= STATED TASK =
Extract every line in the entries below that contains the word "instrument", and treat uppercase and lowercase letters as different.

= DATA LINES =
········
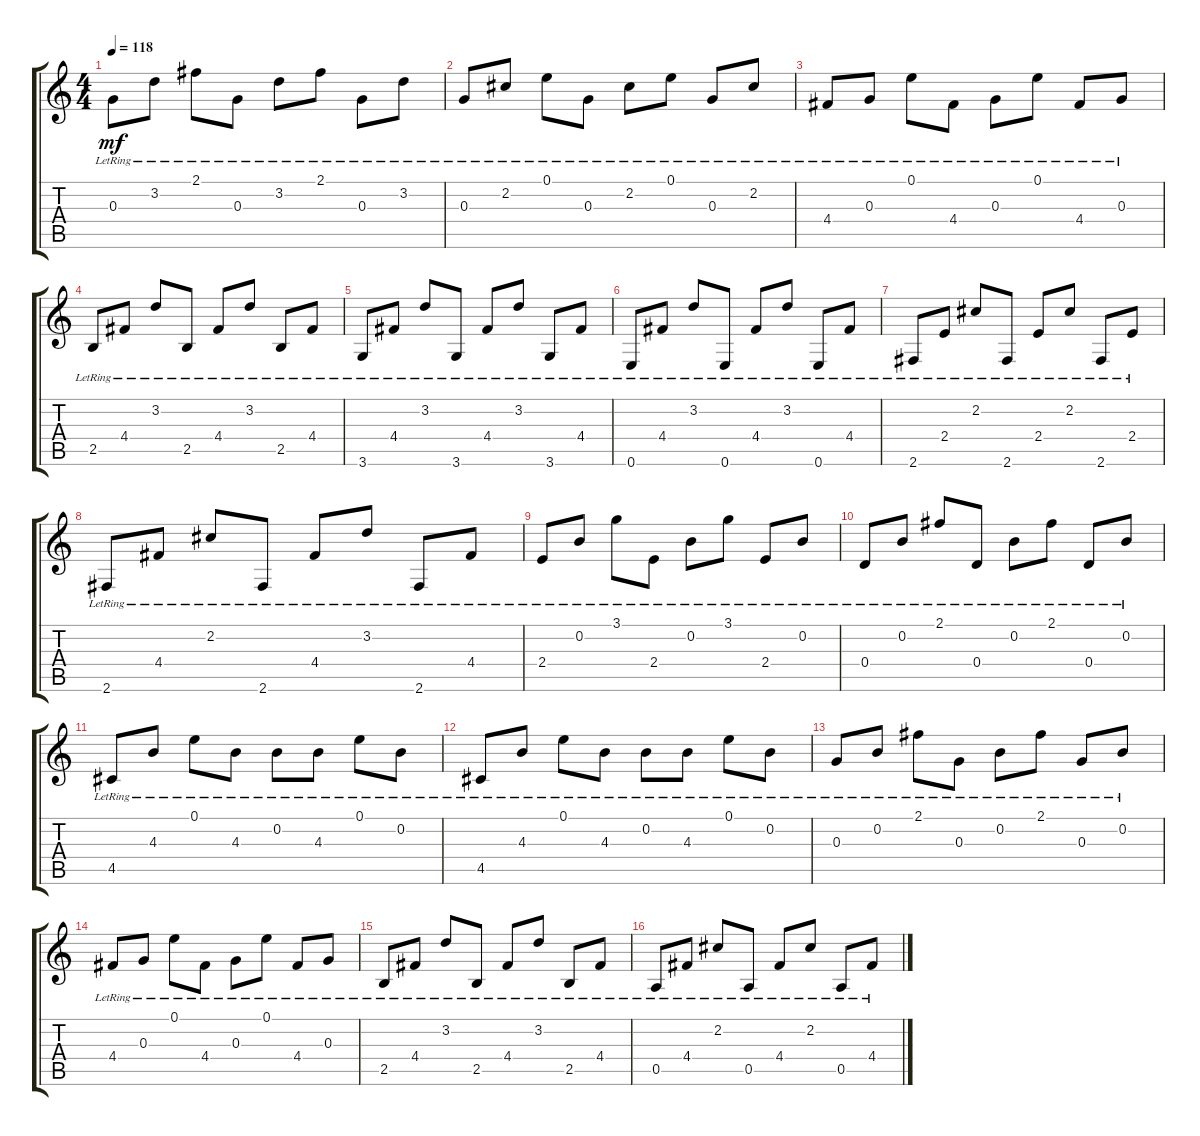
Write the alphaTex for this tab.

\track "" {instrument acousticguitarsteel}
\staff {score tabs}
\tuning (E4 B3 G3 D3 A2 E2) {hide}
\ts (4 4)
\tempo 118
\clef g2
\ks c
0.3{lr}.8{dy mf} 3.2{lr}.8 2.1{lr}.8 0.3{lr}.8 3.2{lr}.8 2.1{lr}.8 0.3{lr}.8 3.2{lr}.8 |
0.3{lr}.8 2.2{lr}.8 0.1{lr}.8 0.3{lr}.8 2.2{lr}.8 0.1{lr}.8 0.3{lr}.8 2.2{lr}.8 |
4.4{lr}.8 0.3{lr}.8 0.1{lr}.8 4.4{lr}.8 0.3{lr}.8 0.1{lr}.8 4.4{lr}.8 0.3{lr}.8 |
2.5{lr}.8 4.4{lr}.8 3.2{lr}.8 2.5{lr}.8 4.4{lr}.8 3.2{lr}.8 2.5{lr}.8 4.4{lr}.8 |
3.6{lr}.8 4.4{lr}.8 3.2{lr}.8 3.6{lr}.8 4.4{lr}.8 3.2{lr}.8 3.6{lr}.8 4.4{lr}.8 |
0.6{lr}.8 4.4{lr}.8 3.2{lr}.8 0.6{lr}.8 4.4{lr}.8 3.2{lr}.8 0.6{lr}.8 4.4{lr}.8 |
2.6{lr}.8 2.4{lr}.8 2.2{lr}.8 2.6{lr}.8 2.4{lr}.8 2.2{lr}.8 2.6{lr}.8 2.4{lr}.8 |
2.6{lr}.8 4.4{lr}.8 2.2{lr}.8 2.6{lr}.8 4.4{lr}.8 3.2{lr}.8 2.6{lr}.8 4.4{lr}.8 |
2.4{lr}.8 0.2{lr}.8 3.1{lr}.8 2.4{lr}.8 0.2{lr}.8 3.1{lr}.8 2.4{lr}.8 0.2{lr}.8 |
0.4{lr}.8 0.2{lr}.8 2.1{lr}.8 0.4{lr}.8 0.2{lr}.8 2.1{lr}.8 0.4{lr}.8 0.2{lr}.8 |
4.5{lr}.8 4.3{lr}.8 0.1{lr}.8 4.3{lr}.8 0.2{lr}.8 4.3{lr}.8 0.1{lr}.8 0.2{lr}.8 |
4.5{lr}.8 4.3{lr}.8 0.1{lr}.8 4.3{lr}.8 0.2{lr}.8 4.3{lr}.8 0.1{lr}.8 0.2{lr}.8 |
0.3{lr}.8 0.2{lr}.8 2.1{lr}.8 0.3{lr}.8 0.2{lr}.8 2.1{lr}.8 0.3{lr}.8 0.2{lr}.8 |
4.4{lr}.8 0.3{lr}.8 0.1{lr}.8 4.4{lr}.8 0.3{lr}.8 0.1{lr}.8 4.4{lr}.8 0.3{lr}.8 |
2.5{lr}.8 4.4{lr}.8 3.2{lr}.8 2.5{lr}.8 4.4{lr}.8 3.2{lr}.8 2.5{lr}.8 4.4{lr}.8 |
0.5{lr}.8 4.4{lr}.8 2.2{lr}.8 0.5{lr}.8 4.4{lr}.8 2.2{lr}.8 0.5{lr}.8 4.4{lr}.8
········
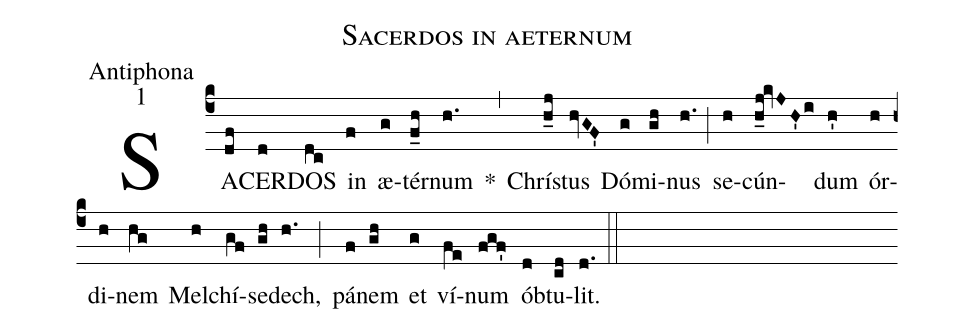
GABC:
········
= COMPLETE ANSWER =
\track "" {instrument acousticguitarsteel}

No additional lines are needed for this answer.